His win on the Challenge Tour last year in the Big Green Egg German Challenge came in a relatively low scoring affair on another lengthy course and as mentioned, last week may well offer the best comp course form; if able to repeat that level of performance, I’m hopeful that experience in contention will stand him in good stead here.
0.75pts Oliver Hundeboll – each way (1/5 7 places)
I finish with young Dane, Oliver Hundeboll (Jorgensen). He booked his place on the DPWT with a top 10 finish on the Road to Mallorca rankings on the Challenge Tour last year and has made a good start to life as a full member of the main tour.

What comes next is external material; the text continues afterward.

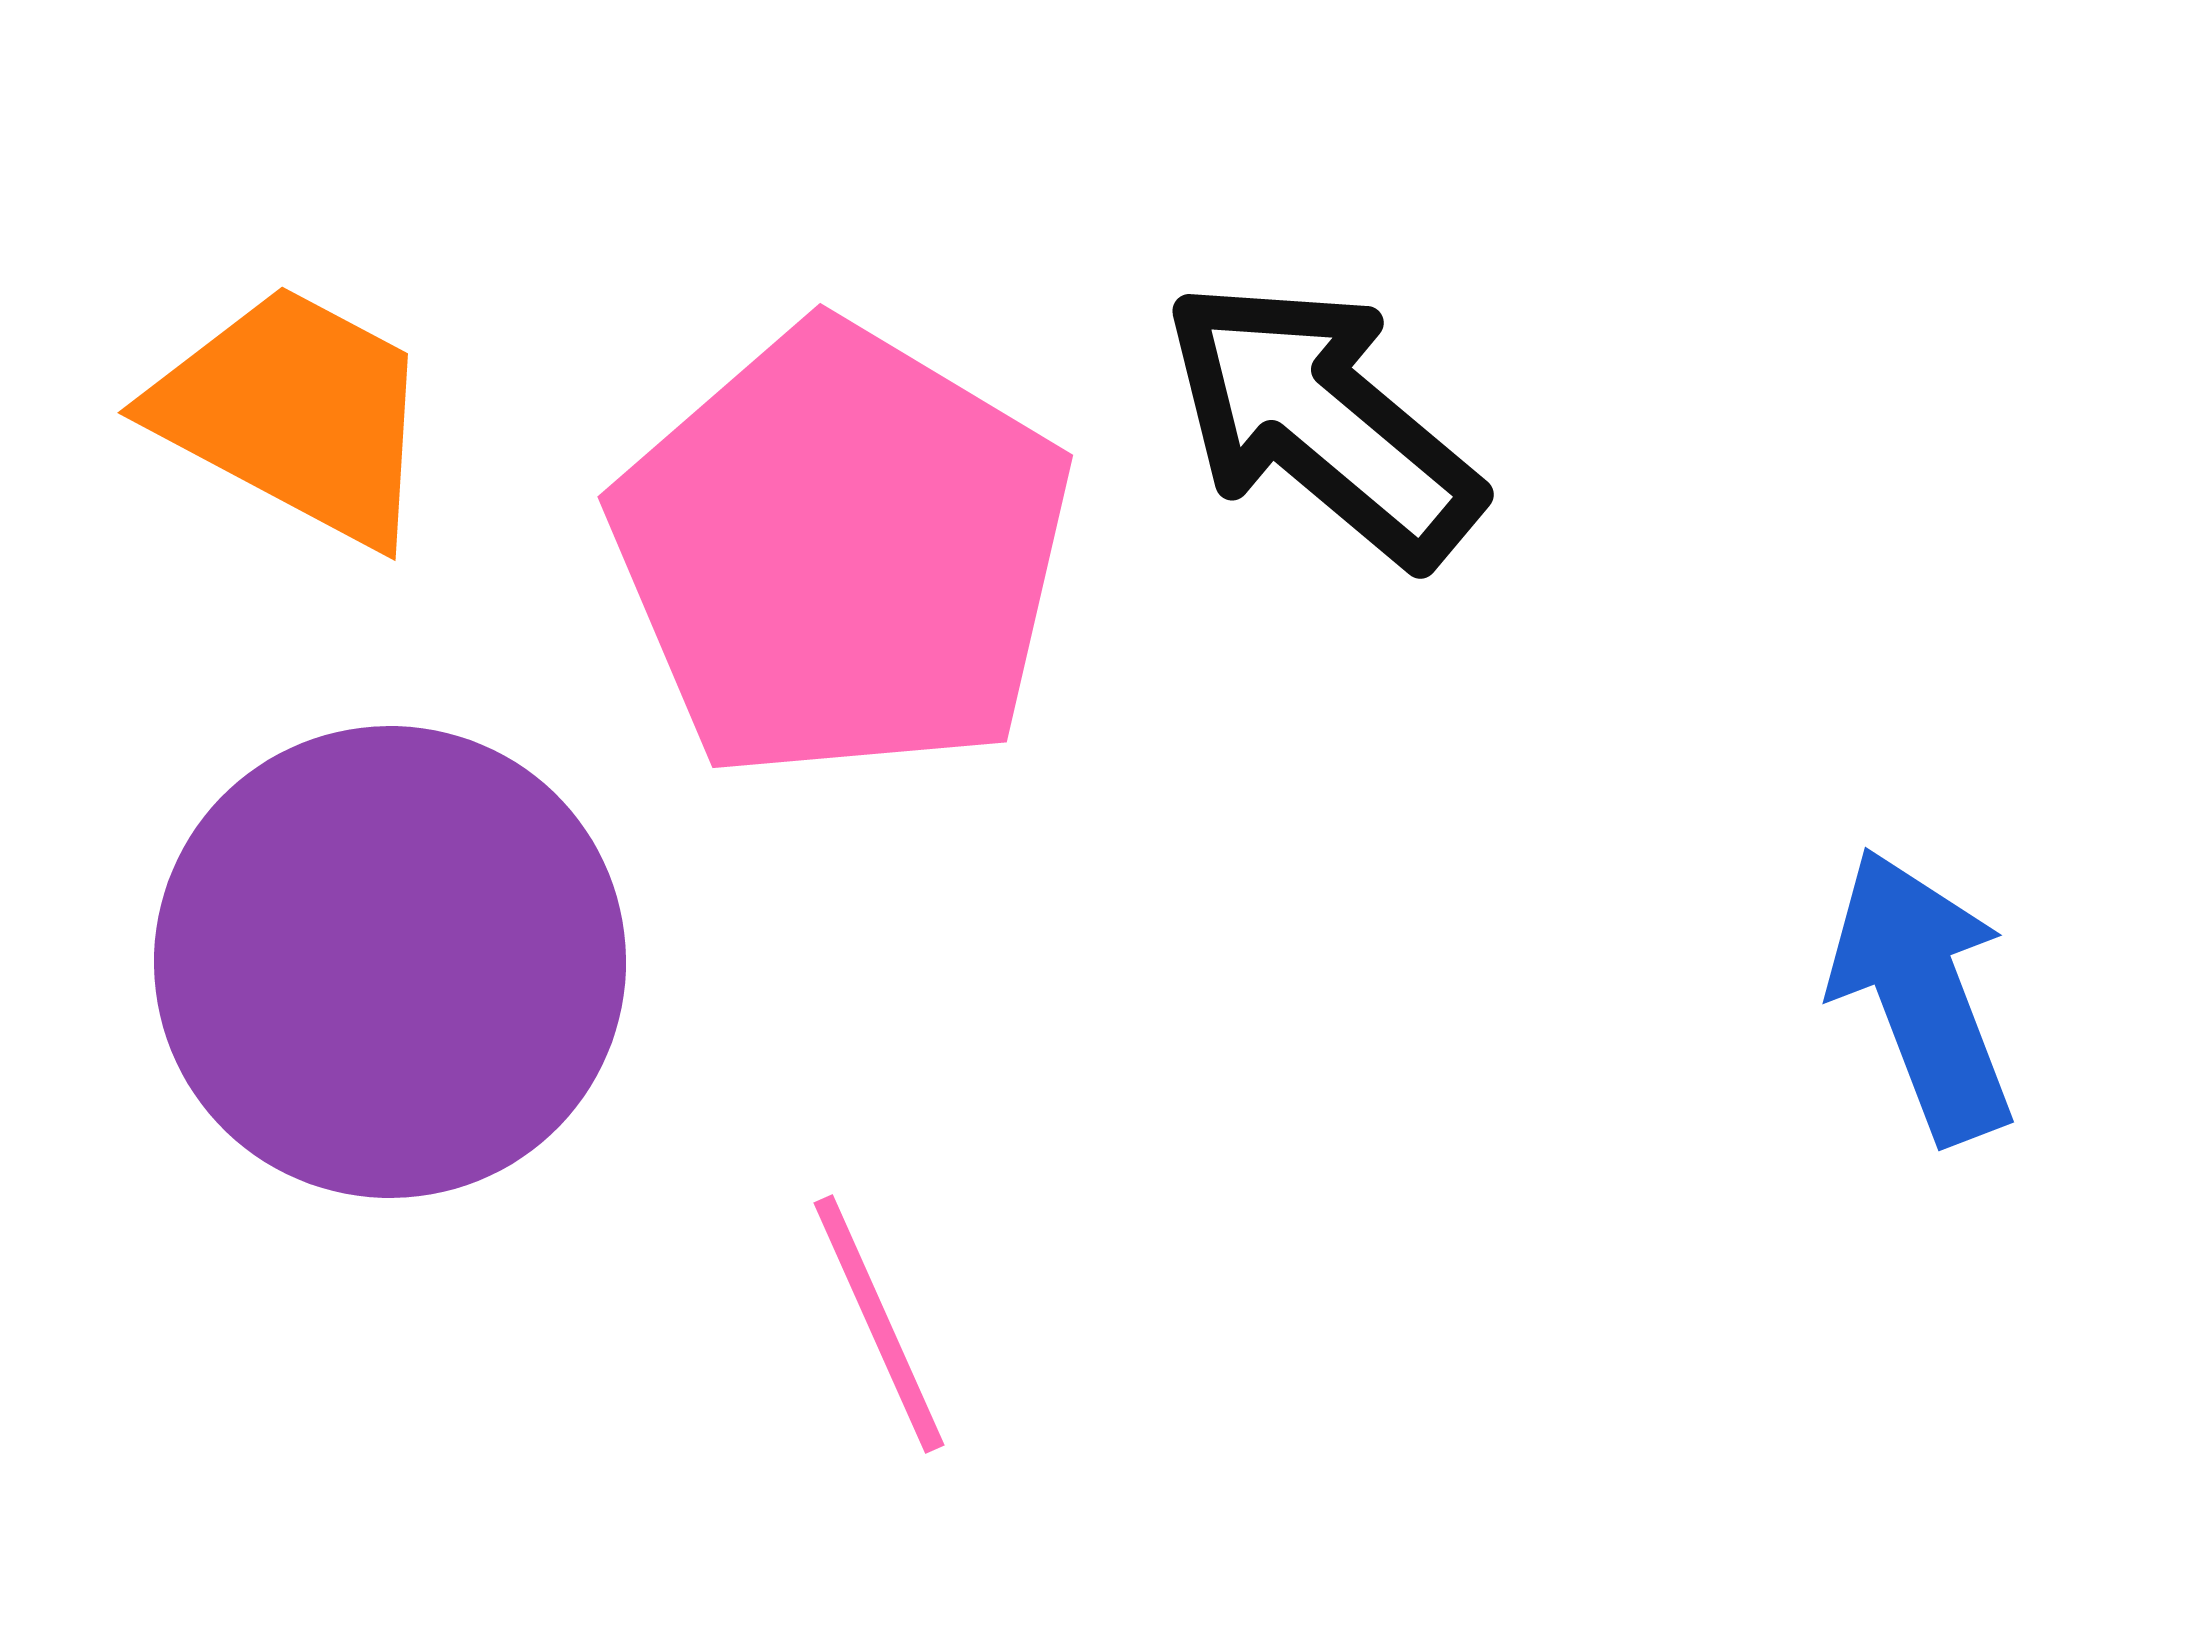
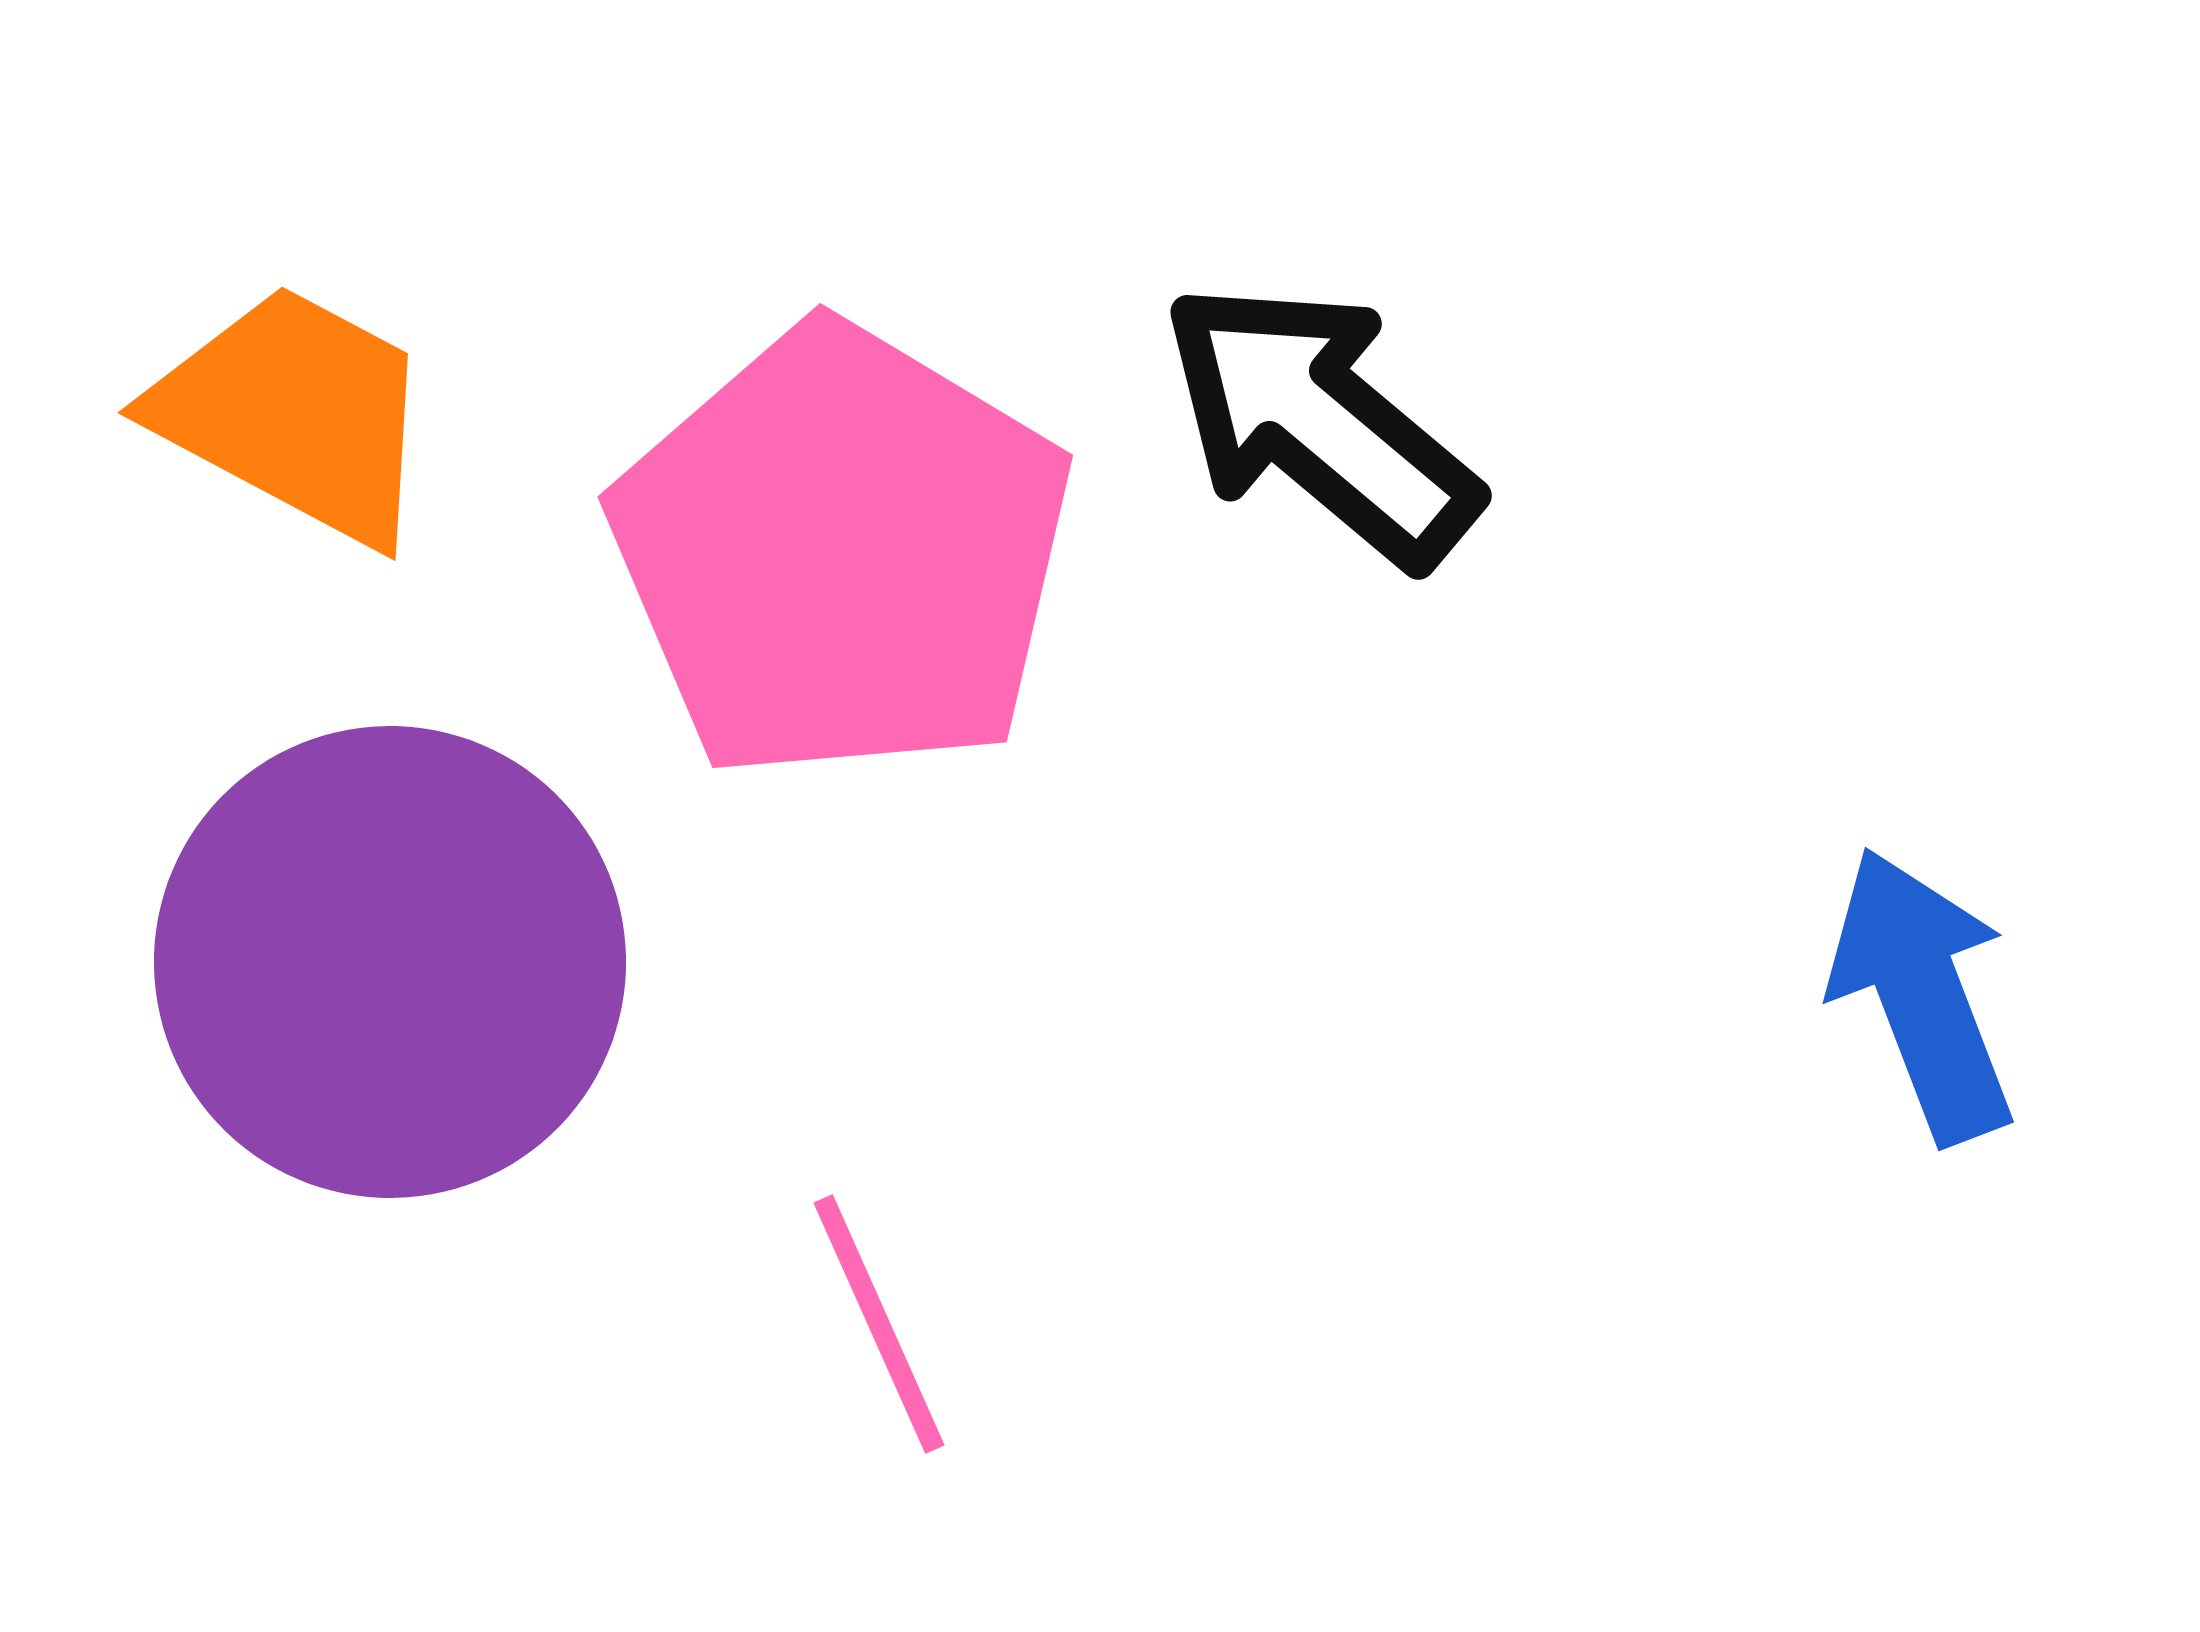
black arrow: moved 2 px left, 1 px down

Hundeboll’s top 10 finish there last season was in a large part thanks to his win in the Mangaung Open in South Africa – one of the events co-sanctioned between the Challenge Tour and Sunshine Tour – and he managed another three top 4 finishes following that; as well as an excellent 5th in the Hero Open when making a rare start on the DP World Tour.
There he looked a quality operator, ranking top 10 in approach and off-the-tee – with plenty of length – whilst also producing quality on the greens.
Jump forward to this year and Hundeboll has made a solid enough start, with 38th and 28th place finishes in the Abu Dhabi Championship and Ras al Khaimah Championship followed by missed cuts; looking good with the driver and putter but struggling to get his irons firing.
Those two solid efforts in the Middle East show his ability on this longer, more open setup, meanwhile that win in South Africa came on another lengthy course in a low scoring affair. If he can just find a little with the irons to compliment the way he’s been driving and putting, he can bounce back from his missed cut in Singapore.